The letter goes viral. The manager apologizes, the franchise owner reinstitutes an employee training program, and McDonald’s corporate, by way of apologizing to the beleaguered couple, sends them two coupons for a free small coffee. The couple sends the coupons back. They continue to enjoy their mid-afternoon snack, but at another McDonald’s.

* * *

So, beyond the heart-leap and hurrah of an elderly pair of Davids one-upping a fast-food Goliath, what does their story point to? For what deeper issues does it stand as an emblem? For one, this: the McDonald’s manager is a bully. Perhaps he was having a bad day. Perhaps he was simply following his training, cleaving to a cleaning schedule that, like the food preparation process itself, like the flow and placement of bun and burger and sauce and condiment, is thoroughly rationalized, certain areas spic-and spanned at certain times, no exception, the whole thing regimented, all graphed and charted, all factor-scored and tabulated. Perhaps he was struggling to find in what he does some intrinsic value, something true. Perhaps he was feeling a sting of bitterness, remembering that, at one time, his aspirations soared higher than managing a fast-food restaurant, farther than being a small man in a small job doing small things by rote and rule, none of which catalyze his intellect, none of which quicken his imagination, all of which palsy his self-respect.

And to poultice that self-respect, to leave his littleness behind, he turns to cruelty. He intimidates. He becomes a bully. He devises an ad hoc rule, perhaps the only creative act the rule-governed can conjure, to move the couple out, get them out of the way to ease his day and keep the cleaning on schedule. The couple is old, after all, and he is young and can use his youth and whatever managerial authority he has to impose his rule and coerce their departure. Cruelty, as George Eliot says, requires only opportunity, and he seizes it.

And then there is the stupefyingly flat-souled and diligently dismissive gesture of apology by McDonald’s corporate.
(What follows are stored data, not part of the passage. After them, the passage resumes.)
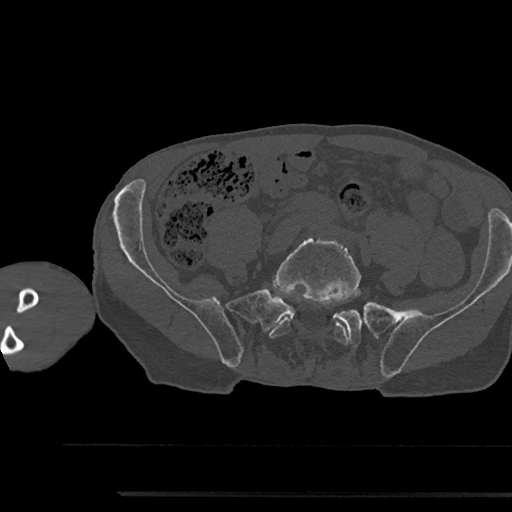
CT including the spine, one axial slice. Reconstruction kernel Br40s/3. Bone window (W 1800 / L 400 HU). 0.5 mm slice thickness. 512 × 512 image matrix, field of view 367 × 367 mm. Patient: male, 79 years. From the clinical record (not read from this slice): primary cancer: prostate.
Annotated regions visible in this slice (semi-automatic segmentation, software-assisted and operator-edited):
- L5 vertebra: box from (x=269, y=235) to (x=361, y=345) px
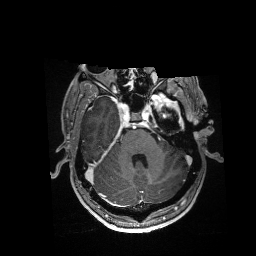
Brain MRI from a brain-tumour surgery series, one axial slice. Slice 116 of 176 in the series (ordered by position). T1-weighted post-contrast. 1 mm slice thickness. 256 × 256 image matrix, field of view 256 × 256 mm. Case-level facts recorded for this patient, not image findings: histopathology: Glioblastoma; WHO grade: 4; IDH mutation: no; tumour location: Left Anterior/Superior Temporal.
Structures marked on this image (outlined manually by an expert reader):
- residual tumour: bounding box [x1, y1, x2, y2] px = [152, 93, 180, 113]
We’re sorry, and, to show our thoroughgoing distaste for the indignity you suffered, to show how sincerely we value every one of our patrons, here are coupons for two small coffees. How is this anything more than a glancing drive-by of a mea culpa? How is this not just a departure from concern, but a severing of all ties with it? What novocained sensibility could possibly think that coupons for two small coffees would be within five time zones of appropriate? How is this anything more than an apology erased by its staggering triviality? How does this indifference do anything more than invalidate the elderly couple, humiliate them, discard and disregard them, treat them as unsecond-thoughted?

Perhaps nothing more can be expected from a corporate culture. Its perspective is narrow despite the massiveness of the enterprises it directs. Perhaps a failure of imagination is built in when its primary value is market-share expansion and its connection to customers is remote and sluiced through datafying analytics. There is no way, no need, really, to lift the lid on customers’ lives; no way to understand the world they experience, its felt texture, its palpability, its heart-stings and heart-joys. No way to be human, despite being a legal person. No way to recognize the couple and, thus, no way to feel sympathy, gratitude, indebtedness. No way, no way at all, to know what it was like to be that elderly couple, hoping only to savor another afternoon together.

No way at all to understand how the cynicism of a thoughtlessly reflexive “give them coupons and they’ll be happy” protocol repudiates the couple. And probably no way to understand that, in sending the coupons back, the couple refused to be released from memory and, thereby, repudiated their repudiation.